As a fund manager, how have you altered your strategy of late?
Our portfolio is open to public and for all to see. We are currently bent more towards the mid-cap space. This segment has delivered superior risk-adjusted returns. A revival of demand will have a positive impact on the overall sector, particularly the large-caps. We currently have bottom up strategy for our technology fund and it has done quite well. We’ll continue to be invested in our mid-cap selected space and also nimble on the large-cap space.
Is this phase of the Indian IT cyclical or will it will become a pattern for some time to come?
The long-term growth levels could be a little better than what is being talked about now. A demand upswing can turn the tide. While the long-term growth trajectory is still positive, the current year is expected to continue to witness a low growth rate.
Are the days of 20-25 times valuation over now?
Yes, I think so. The days of 20-25 times valuation seem to be over.
So, what should be the ideal valuation now?
For a debt-free business, with more than 30 per cent return on equity, growing at 10-12 per cent five year trajectory, the ideal P/E would be 13-15. If they better any of these parameters, say the growth is at 15 per cent, then P/E too would rise. So, a P/E of 12-13 would be on the bottom side while the ideal would be 13-15.
Is this your expectation too?
We are long-term investors and if it proves to be a cyclical downturn then we would rather be invested than worry about short-term blips. The problem is that the clarity on medium-term demand is not yet there.
Visa processing charges have been hiked in the US and also visa rejections have gone up there. How big is the threat of visa restrictions to the topline growth?
Apart from the usual rhetoric against outsourcing there are legal proceedings in the United States now. And this is big because visa issues can drag for a long time. But as we have seen from the last 3-4 elections, economics prevails. There is a lot of economic sense in getting the work done by Indian companies. Also, Indian IT companies should also open delivery centers in the United States to address the concerns there, which is already being done by some of these companies.
Do all these issues have a bearing on the stock prices of the IT companies?

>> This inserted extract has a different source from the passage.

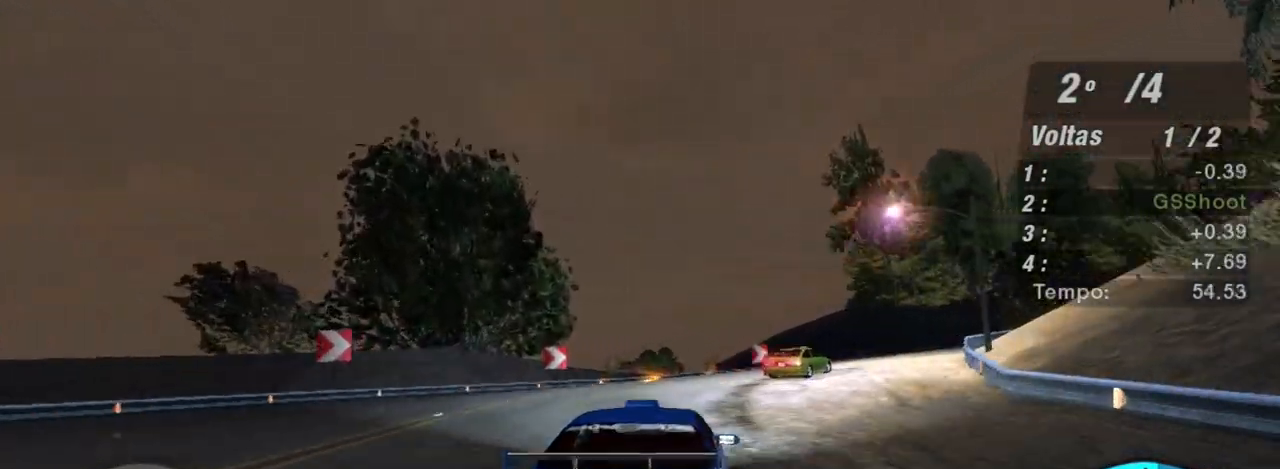
{"buttons": ["R2"], "left_stick": "right", "right_stick": "center", "events": [[234, "L2", "up"], [434, "R2", "down"]]}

Yes, while earnings are a fact, legal issues affect the P/E of a company. If a company is not able to handle the legal issues well, its P/E would take a beating. It is a clear headwind on the valuations. For instance visas are important for Indian IT companies to get so that people can go there and understand the client business. So if you don’t get the visa then how do execute what is being asked for? There is a natural limitation in sitting here and trying to understand what is being demanded. And this is a big problem for the IT companies.